CONSEGNE:
[1] Ricopia senza cambiare nulla il pezzo del brano sul teatro romano che parte dalle parole "Quindi oltre a" e fermati dopo "la comprensione .".
[2] Per ogni frase indica se va d'accordo con il brano sul teatro romano, rispondendo sì o no e citando le parole precise del brano che lo provano: (a) Beare insegnava greco; (b) il libro parla anche di come si pagavano gli spettacoli; (c) il libro è uscito con l'editore Laterza.

BRANO DI PARTENZA:
William
Beare
I Romani a Teatro
Editori Laterza, 1986
William Beare, docente di Latino alle Università di
Manchester e Bristol, illustra in questo saggio l’intera storia del teatro
latino, evitando di lasciarla avulsa dalla quotidianità sociale della città.
Quindi oltre a parlare degli autori dei testi e dei
generi, egli si sofferma piuttosto lungamente anche sulla preparazione di un spettacolo teatrale a Roma, sui mezzi, sulle
infrastrutture architettoniche, sulle coperture finanziarie, sulla messa in
scena e sul background culturale formato dal pubblico che si recava a vedere la
messa in scena.
Ampio spazio quindi all’organizzazione del teatro romano,
a come ci si muoveva dietro le quinte, prima, durante
e dopo lo spettacolo (pensiamo ai teatri girevoli di Curione
per esempio) e nel contempo a come dovevano assistere gli spettatori, perché
ogni logica tipologia di messa in scena richiedeva una disposizione diversa per
facilitarne la comprensione .

RIGHE FORNITE:
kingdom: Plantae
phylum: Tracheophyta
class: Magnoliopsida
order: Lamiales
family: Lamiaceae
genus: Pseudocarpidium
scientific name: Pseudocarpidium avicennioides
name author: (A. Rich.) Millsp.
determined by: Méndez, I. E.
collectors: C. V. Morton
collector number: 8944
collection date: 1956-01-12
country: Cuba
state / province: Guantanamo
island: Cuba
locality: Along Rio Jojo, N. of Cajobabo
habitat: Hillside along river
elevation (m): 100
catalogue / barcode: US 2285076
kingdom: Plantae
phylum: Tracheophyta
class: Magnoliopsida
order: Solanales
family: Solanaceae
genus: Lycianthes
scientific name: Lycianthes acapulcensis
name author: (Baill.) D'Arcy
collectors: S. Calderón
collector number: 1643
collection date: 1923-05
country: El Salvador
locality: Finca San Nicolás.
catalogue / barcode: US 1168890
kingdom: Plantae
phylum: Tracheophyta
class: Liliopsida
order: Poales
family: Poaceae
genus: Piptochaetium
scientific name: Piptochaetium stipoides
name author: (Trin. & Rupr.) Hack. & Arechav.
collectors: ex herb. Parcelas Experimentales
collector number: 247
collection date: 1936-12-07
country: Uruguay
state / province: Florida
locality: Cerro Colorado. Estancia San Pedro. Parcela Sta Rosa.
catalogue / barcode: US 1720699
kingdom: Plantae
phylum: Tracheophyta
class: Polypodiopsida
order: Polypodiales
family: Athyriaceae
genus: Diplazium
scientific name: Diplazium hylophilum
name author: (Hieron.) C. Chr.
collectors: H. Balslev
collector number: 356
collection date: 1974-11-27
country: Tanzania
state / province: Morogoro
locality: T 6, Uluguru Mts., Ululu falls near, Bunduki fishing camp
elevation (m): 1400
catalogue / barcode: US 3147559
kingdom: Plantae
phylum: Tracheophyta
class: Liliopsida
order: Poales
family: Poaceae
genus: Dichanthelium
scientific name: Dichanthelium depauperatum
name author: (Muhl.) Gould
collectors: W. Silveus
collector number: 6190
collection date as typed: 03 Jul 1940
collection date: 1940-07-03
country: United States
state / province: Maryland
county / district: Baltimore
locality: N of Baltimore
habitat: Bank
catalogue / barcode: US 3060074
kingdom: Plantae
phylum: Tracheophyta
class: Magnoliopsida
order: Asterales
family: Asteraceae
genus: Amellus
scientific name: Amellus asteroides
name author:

SOLUZIONI:
[1]
Quindi oltre a parlare degli autori dei testi e dei
generi, egli si sofferma piuttosto lungamente anche sulla preparazione di un spettacolo teatrale a Roma, sui mezzi, sulle
infrastrutture architettoniche, sulle coperture finanziarie, sulla messa in
scena e sul background culturale formato dal pubblico che si recava a vedere la
messa in scena.
Ampio spazio quindi all’organizzazione del teatro romano,
a come ci si muoveva dietro le quinte, prima, durante
e dopo lo spettacolo (pensiamo ai teatri girevoli di Curione
per esempio) e nel contempo a come dovevano assistere gli spettatori, perché
ogni logica tipologia di messa in scena richiedeva una disposizione diversa per
facilitarne la comprensione .

[2] (a) No: "docente di Latino". (b) Sì: "sulle coperture finanziarie". (c) Sì: "Editori Laterza, 1986".